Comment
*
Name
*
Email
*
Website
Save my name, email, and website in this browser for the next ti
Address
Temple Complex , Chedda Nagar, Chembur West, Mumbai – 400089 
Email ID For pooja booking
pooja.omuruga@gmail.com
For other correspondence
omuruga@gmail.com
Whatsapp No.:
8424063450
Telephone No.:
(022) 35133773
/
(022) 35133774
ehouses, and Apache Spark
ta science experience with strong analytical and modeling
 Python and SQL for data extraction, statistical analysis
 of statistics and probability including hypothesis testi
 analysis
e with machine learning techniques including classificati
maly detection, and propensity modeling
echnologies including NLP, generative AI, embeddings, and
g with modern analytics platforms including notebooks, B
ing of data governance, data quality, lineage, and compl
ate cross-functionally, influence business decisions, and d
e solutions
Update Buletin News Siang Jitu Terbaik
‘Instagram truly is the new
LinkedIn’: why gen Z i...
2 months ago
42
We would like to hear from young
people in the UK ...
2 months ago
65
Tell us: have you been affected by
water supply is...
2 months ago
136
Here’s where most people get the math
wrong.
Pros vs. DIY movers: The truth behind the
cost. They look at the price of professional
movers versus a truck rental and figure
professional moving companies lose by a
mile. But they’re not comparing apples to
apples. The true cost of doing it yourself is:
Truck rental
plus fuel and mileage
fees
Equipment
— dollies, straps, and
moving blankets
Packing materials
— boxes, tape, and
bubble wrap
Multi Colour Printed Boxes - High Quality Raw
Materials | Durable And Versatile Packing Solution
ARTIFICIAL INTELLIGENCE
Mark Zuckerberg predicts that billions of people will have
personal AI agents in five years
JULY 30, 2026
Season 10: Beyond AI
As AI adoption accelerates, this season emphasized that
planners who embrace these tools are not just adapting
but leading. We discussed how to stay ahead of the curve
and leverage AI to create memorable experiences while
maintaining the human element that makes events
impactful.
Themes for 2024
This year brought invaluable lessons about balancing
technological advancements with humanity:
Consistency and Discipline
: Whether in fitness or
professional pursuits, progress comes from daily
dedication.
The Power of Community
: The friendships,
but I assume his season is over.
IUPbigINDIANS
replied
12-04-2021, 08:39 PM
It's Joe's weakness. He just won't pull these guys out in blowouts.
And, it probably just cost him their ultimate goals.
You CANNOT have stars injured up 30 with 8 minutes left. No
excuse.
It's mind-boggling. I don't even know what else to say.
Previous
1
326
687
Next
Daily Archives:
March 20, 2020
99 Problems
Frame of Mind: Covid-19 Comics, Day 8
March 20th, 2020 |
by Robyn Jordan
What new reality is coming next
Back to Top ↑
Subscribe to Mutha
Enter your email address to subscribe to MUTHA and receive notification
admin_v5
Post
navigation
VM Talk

What the task requires -> Rewrite every line of the items above, substituting "two months ago" for each occurrence of "2 months ago" and leaving all other text unchanged.

Solution to the problem ->
Comment
*
Name
*
Email
*
Website
Save my name, email, and website in this browser for the next ti
Address
Temple Complex , Chedda Nagar, Chembur West, Mumbai – 400089 
Email ID For pooja booking
pooja.omuruga@gmail.com
For other correspondence
omuruga@gmail.com
Whatsapp No.:
8424063450
Telephone No.:
(022) 35133773
/
(022) 35133774
ehouses, and Apache Spark
ta science experience with strong analytical and modeling
 Python and SQL for data extraction, statistical analysis
 of statistics and probability including hypothesis testi
 analysis
e with machine learning techniques including classificati
maly detection, and propensity modeling
echnologies including NLP, generative AI, embeddings, and
g with modern analytics platforms including notebooks, B
ing of data governance, data quality, lineage, and compl
ate cross-functionally, influence business decisions, and d
e solutions
Update Buletin News Siang Jitu Terbaik
‘Instagram truly is the new
LinkedIn’: why gen Z i...
two months ago
42
We would like to hear from young
people in the UK ...
two months ago
65
Tell us: have you been affected by
water supply is...
two months ago
136
Here’s where most people get the math
wrong.
Pros vs. DIY movers: The truth behind the
cost. They look at the price of professional
movers versus a truck rental and figure
professional moving companies lose by a
mile. But they’re not comparing apples to
apples. The true cost of doing it yourself is:
Truck rental
plus fuel and mileage
fees
Equipment
— dollies, straps, and
moving blankets
Packing materials
— boxes, tape, and
bubble wrap
Multi Colour Printed Boxes - High Quality Raw
Materials | Durable And Versatile Packing Solution
ARTIFICIAL INTELLIGENCE
Mark Zuckerberg predicts that billions of people will have
personal AI agents in five years
JULY 30, 2026
Season 10: Beyond AI
As AI adoption accelerates, this season emphasized that
planners who embrace these tools are not just adapting
but leading. We discussed how to stay ahead of the curve
and leverage AI to create memorable experiences while
maintaining the human element that makes events
impactful.
Themes for 2024
This year brought invaluable lessons about balancing
technological advancements with humanity:
Consistency and Discipline
: Whether in fitness or
professional pursuits, progress comes from daily
dedication.
The Power of Community
: The friendships,
but I assume his season is over.
IUPbigINDIANS
replied
12-04-2021, 08:39 PM
It's Joe's weakness. He just won't pull these guys out in blowouts.
And, it probably just cost him their ultimate goals.
You CANNOT have stars injured up 30 with 8 minutes left. No
excuse.
It's mind-boggling. I don't even know what else to say.
Previous
1
326
687
Next
Daily Archives:
March 20, 2020
99 Problems
Frame of Mind: Covid-19 Comics, Day 8
March 20th, 2020 |
by Robyn Jordan
What new reality is coming next
Back to Top ↑
Subscribe to Mutha
Enter your email address to subscribe to MUTHA and receive notification
admin_v5
Post
navigation
VM Talk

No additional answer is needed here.